## WRITTEN TASK
Rewrite the listing below with "Entreeticket" changed to "Toegangsbewijs" and every other line left as it is.

DATA TO EXAMINE Block Start

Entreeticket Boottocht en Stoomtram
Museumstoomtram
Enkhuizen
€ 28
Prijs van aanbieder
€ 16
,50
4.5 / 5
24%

DATA TO EXAMINE Block End

## REPLY TO THE TASK
Toegangsbewijs Boottocht en Stoomtram
Museumstoomtram
Enkhuizen
€ 28
Prijs van aanbieder
€ 16
,50
4.5 / 5
24%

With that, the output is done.